:: Data shown

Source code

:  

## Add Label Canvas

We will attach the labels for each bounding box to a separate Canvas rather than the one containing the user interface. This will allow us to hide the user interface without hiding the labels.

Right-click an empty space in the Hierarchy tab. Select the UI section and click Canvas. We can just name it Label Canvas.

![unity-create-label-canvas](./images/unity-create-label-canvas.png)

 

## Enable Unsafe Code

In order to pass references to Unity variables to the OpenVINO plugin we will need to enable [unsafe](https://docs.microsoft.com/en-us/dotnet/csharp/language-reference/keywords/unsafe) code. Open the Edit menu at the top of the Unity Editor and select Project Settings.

::::

● Job:
Copy out every line of the data above that contains the word "will".

● Reply to the exercise:
We will attach the labels for each bounding box to a separate Canvas rather than the one containing the user interface. This will allow us to hide the user interface without hiding the labels.
In order to pass references to Unity variables to the OpenVINO plugin we will need to enable [unsafe](https://docs.microsoft.com/en-us/dotnet/csharp/language-reference/keywords/unsafe) code. Open the Edit menu at the top of the Unity Editor and select Project Settings.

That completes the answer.